2) Paste in Mozilla browser. Result - no russian, only ascii chars appears.
3) Paste in any KDE app. Result - incorrect russian chars appears.
ANALYSIS:
I've traced problem down to 'ctext-pre-write-conversion' defun, which failed
to provide correct conversion. I've hacked it to convert selection directly
to koi8 and append neccessary escape sequences. So, it is now seems to works
for koi, but surely broken for other encodings.
With best regards, Sergey.
;; WORKAROUND (FOR KOI8 AND ASCII ONLY):
(defun ctext-pre-write-conversion (from to)
"Encode characters between FROM and TO as Compound Text w/Extended Segments.

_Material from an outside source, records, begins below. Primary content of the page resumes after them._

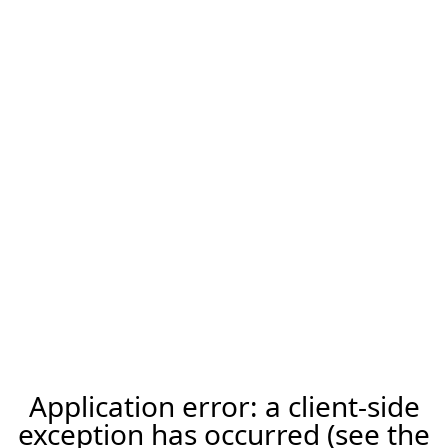
Application error: a client-side
exception has occurred (see the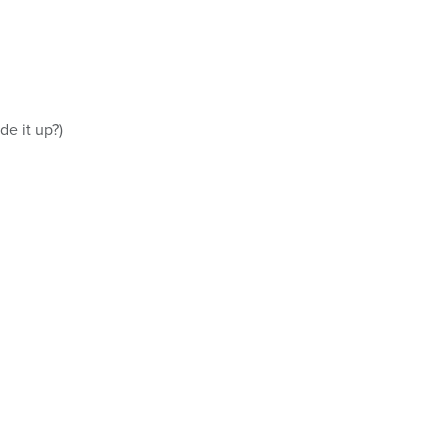
e it up?)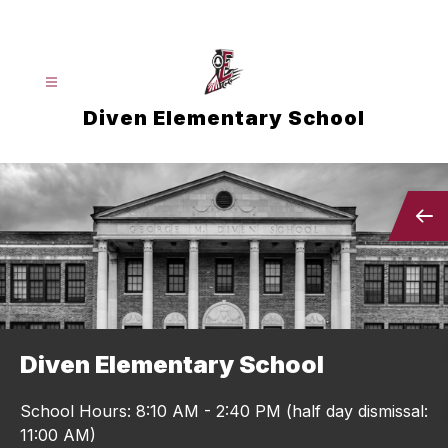
Skip
to
content
Diven Elementary School
Diven Elementary School
School Hours: 8:10 AM - 2:40 PM (half day dismissal:
11:00 AM)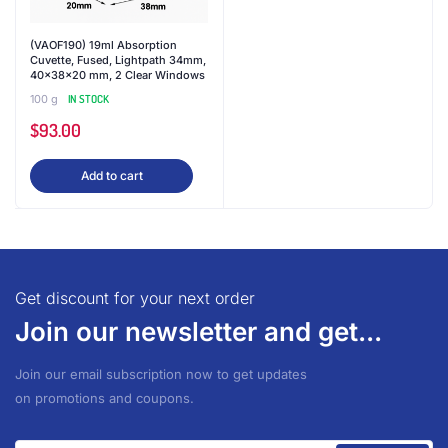
(VAOF190) 19ml Absorption
Cuvette, Fused, Lightpath 34mm,
40x38x20 mm, 2 Clear Windows
100 g
IN STOCK
$
93.00
Add to cart
Get discount for your next order
Join our newsletter and get...
Join our email subscription now to get updates
on promotions and coupons.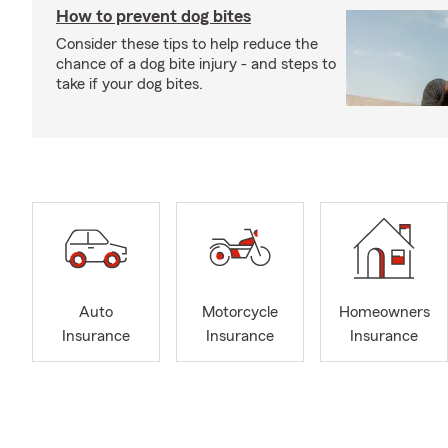
How to prevent dog bites
Consider these tips to help reduce the
chance of a dog bite injury - and steps to
take if your dog bites.
Auto
Motorcycle
Homeowners
Insurance
Insurance
Insurance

If FROM is a string, or if the current buffer is not the one set up for us
by run_pre_post_conversion_on_str, generate a new temp buffer, insert the
text, and convert it in the temporary buffer. Otherwise, convert in-place."

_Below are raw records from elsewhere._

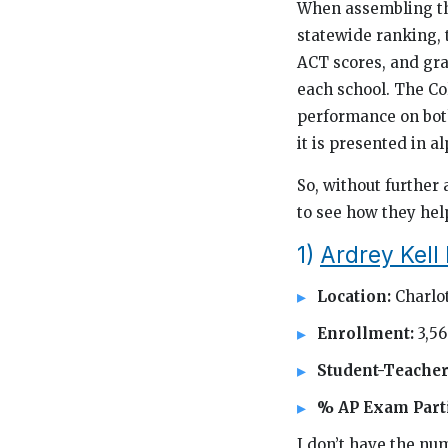
When assembling thi
statewide ranking,
ACT scores, and gra
each school. The Co
performance on both 
it is presented in a
So, without further 
to see how they hel
1)
Ardrey Kell
Location:
Charlo
Enrollment:
3,5
Student-Teacher
% AP Exam Parti
I don’t have the num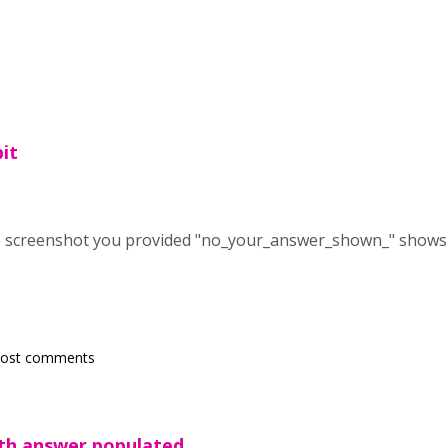
bit
the screenshot you provided "no_your_answer_shown_" shows
post comments
th answer populated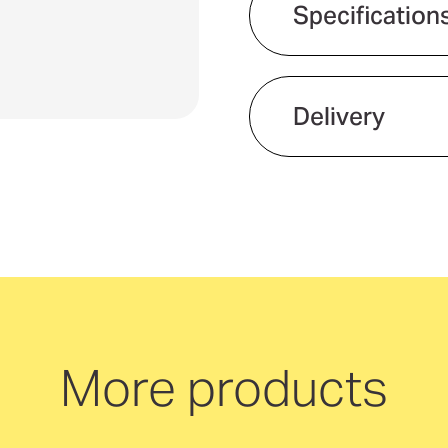
Specification
Delivery
We offer quick and 
neutral delivery Aus
More products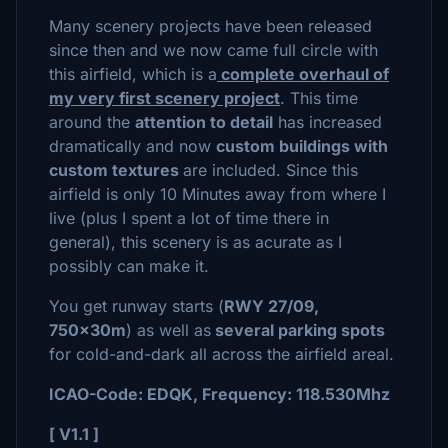
Many scenery projects have been released
since then and we now came full circle with
this airfield, which is a
complete overhaul
of
my very first scenery project
. This time
around the
attention to detail
has increased
dramatically and now
custom buildings with
custom textures
are included. Since this
airfield is only 10 Minutes away from where I
live (plus I spent a lot of time there in
general), this scenery is as acurate as I
possibly can make it.
You get runway starts (
RWY 27/09,
750x30m
) as well as
several parking spots
for cold-and-dark all across the airfield areal.
ICAO-Code: EDQK, Frequency: 118.530Mhz
[ V1.1 ]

(cond ((and (string= (buffer-name) " *code-converting-work*")
(not (stringp from)))
; Minimize consing due to subsequent insertions and deletions.
(buffer-disable-undo)
(narrow-to-region from to))
(t
(let ((buf (current-buffer)))
(set-buffer (generate-new-buffer " *temp"))
(buffer-disable-undo)
(if (stringp from)
(insert from)
(insert-buffer-substring buf from to))
(setq from (point-min) to (point-max)))))
(encode-coding-region from to 'cyrillic-koi8-unix)

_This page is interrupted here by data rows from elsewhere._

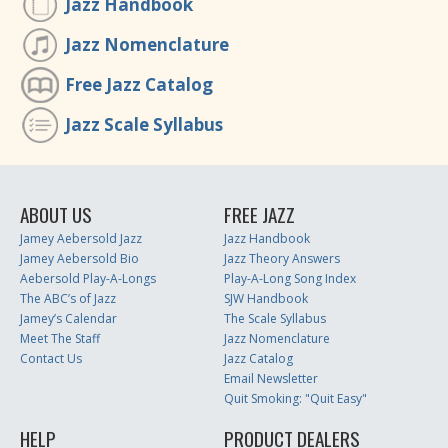
Jazz Handbook
Jazz Nomenclature
Free Jazz Catalog
Jazz Scale Syllabus
ABOUT US
FREE JAZZ
Jamey Aebersold Jazz
Jazz Handbook
Jamey Aebersold Bio
Jazz Theory Answers
Aebersold Play-A-Longs
Play-A-Long Song Index
The ABC’s of Jazz
SJW Handbook
Jamey’s Calendar
The Scale Syllabus
Meet The Staff
Jazz Nomenclature
Contact Us
Jazz Catalog
Email Newsletter
Quit Smoking: "Quit Easy"
HELP
PRODUCT DEALERS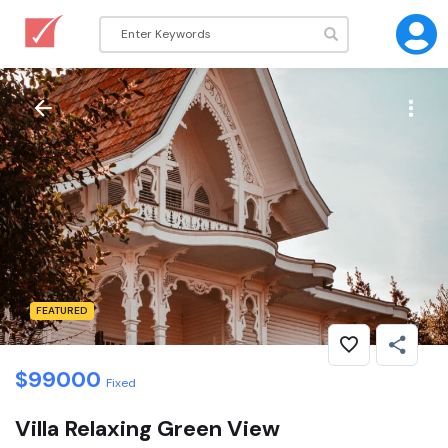
FEATURED
$
99000
Fixed
Villa Relaxing Green View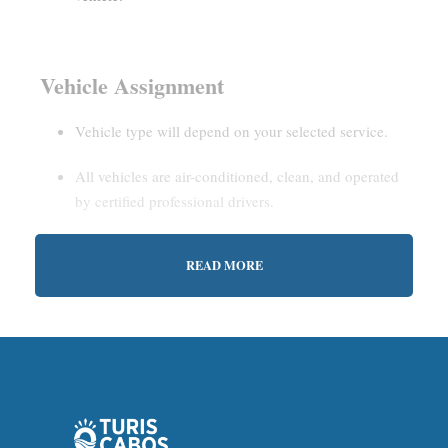
Vehicle Assignment
Vehicle type will depend on your selected service.
All vehicles are air-conditioned, clean, and operated
by certified professional drivers.
READ MORE
Estimated Waiting Time
Shared Service:
May involve short wait times (up to
15–30 minutes) to gather other passengers.
Private Service:
Immediate departure after check-in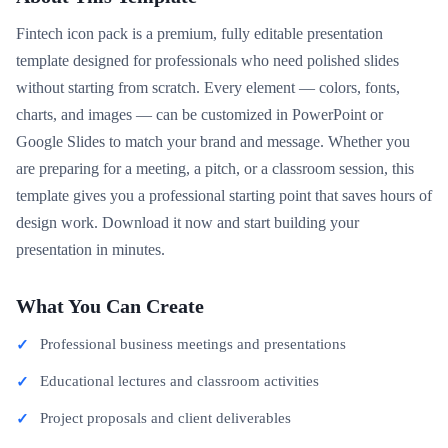
Fintech icon pack is a premium, fully editable presentation
template designed for professionals who need polished slides
without starting from scratch. Every element — colors, fonts,
charts, and images — can be customized in PowerPoint or
Google Slides to match your brand and message. Whether you
are preparing for a meeting, a pitch, or a classroom session, this
template gives you a professional starting point that saves hours of
design work. Download it now and start building your
presentation in minutes.
What You Can Create
Professional business meetings and presentations
Educational lectures and classroom activities
Project proposals and client deliverables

;; Convert clipboard to extended segment (koi8-r)
;; according to http://www.xfree86.org/current/ctext.pdf
;; (Non-Standard Character Set Encodings)
(save-match-data
(goto-char (point-min))
(setq case-fold-search nil)
(while (re-search-forward "[^[:ascii:]]\\{1,16383\\}" nil 'move)
(forward-char)
(setq
text (match-string 0)
length (+ (length text) 7)
M (+ (/ length 128) 128)
L (+ (% length 128) 128)
ext_segment (concat "\x1b\x25\x2f\x31" (vector M L) "koi8-r\x2" text)
)
(replace-match ext_segment)
)
)
nil)